The U.S. Court of Appeals for the District of Columbia Circuit on Tuesday heard oral arguments in the State of West Virginia v. EPA, the case challenging the legal basis of the Obama Administration’s Clean Power Plan.
David Doniger, director, climate and clean air program for the Natural Resources Defense Council (NRDC), a party to the case, said during a press conference call Tuesday night that the court was “very skeptical” of the arguments presented by the coalition challenging the plan.
The Clean Power Plan would put in place regulations designed to reduce carbon emissions from power plants in the U.S. by more than 30 percent by 2030.
Ten judges heard the case, which was set up earlier this year for expedited processing. West Virginia Attorney General Patrick Morrisey filed the lawsuit challenging the plan as soon as it was published officially in the Federal Register last October, and 26 states joined the suit with West Virginia. Eighteen states, along with environmental groups and power companies, became parties to the case to argue on behalf of the Environmental Protection Agency (EPA).
In a statement to the press Tuesday night, Morrisey said that the arguments of the petitioners covered a “wide variety of legal defects” in the Clean Power Plan, which the EPA established under Section 111(d) of the Clean Air Act.
“If the court agrees with any one of [those defects], we will prevail,” Morrisey said.
Doniger said that the court “understood that the big fiction in the [challengers’] case is that the power industry was just stable and happy delivering coal-fired power and nothing was changing until the…EPA came along with the Clean Power Plan.”
He added that the court understood that the power industry, in fact, is changing quickly and the Clean Power Plan builds on what the industry is doing already.
“The reality is that, even though the [U.S. Supreme Court (SCOTUS)] has ruled that carbon dioxide is an air pollutant, and even though SCOTUS has ruled that [111(d) of the Clean Air Act] applies to power plants, the other side is still looking for some way to avoid facing the music,” Doniger said.
Attorney Sean Donahue, who argued for 15 environmental and public health groups in favor of the Clean Power Plan, said during the press conference that the court was “incredibly well-prepared.”

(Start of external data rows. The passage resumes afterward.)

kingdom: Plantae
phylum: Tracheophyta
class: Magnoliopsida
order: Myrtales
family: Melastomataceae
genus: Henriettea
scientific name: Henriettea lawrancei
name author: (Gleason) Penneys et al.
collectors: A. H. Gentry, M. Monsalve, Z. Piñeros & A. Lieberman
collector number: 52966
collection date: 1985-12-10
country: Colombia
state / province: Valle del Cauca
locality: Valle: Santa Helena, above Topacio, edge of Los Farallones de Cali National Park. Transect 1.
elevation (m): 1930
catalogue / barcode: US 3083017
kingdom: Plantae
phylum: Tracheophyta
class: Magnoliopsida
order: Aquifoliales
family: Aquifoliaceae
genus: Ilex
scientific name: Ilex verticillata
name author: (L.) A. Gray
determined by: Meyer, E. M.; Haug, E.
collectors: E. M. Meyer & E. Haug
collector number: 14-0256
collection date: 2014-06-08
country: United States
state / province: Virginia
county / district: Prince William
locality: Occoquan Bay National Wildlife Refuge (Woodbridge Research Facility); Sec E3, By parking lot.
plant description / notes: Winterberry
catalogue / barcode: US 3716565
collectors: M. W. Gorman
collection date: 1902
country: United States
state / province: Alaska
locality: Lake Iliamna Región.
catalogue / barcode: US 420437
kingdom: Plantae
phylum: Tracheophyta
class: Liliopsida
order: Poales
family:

“From the very first question from the court, which was about pointing out that the rule does not have the kinds of extreme consequences as the petitioners’ case is based upon, the court had obviously dug deep beneath the rhetoric of the litigators and into the details of the rule and the supporting facts,” Donahue said.
Howard Fox, counsel for Earthjustice’s Washington D.C. office, noted during the press conference that one of the surprises of the day was that there was no attempt to “relitigate whether climate change is real or an urgent problem.”
He said that the court not only recognized that SCOTUS held years ago in Massachusetts v. EPA that carbon is a pollutant under the Clean Air Act, but also SCOTUS was told in American Electric Power Company v. Connecticut that Section 111(d) is an available provision to be used to address climate change emissions from power plants.
“There was no questioning EPA’s approach in this rule as a sensible way to go at this problem — as cost-effective and giving substantial emissions reductions,” Fox said.
What’s Next
Now that oral arguments are complete, the court will take the information that was presented in the case and make its decision. There is no clear time frame set for when that decision might come, but Doniger said it could be released within three to five months.
Should the court side with the EPA, there is every reason to believe the petitioners will file an appeal with SCOTUS.
The petitioners filed an appeal with SCOTUS earlier this year when the DC Court of Appeals decided not to stay the Clean Power Plan while it hears the West Virginia v. EPA case. SCOTUS, in a 5-4 decision, chose to stay the Clean Power Plan. Just days after that decision was made, Republican-appointed Supreme Court Justice Antonin Scalia, who was part of the majority decision to stay the plan, died in Texas. His replacement has not been named, as Republicans have refused to consider President Obama’s nominee, claiming the decision should be left to the person elected to the presidency in November.
The results of the presidential election, therefore, likely will have a significant effect on how the challenge of the Clean Power Plan plays out in the courts, as a Clinton nominee could sway SCOTUS in favor of the EPA, and a Trump nominee against it.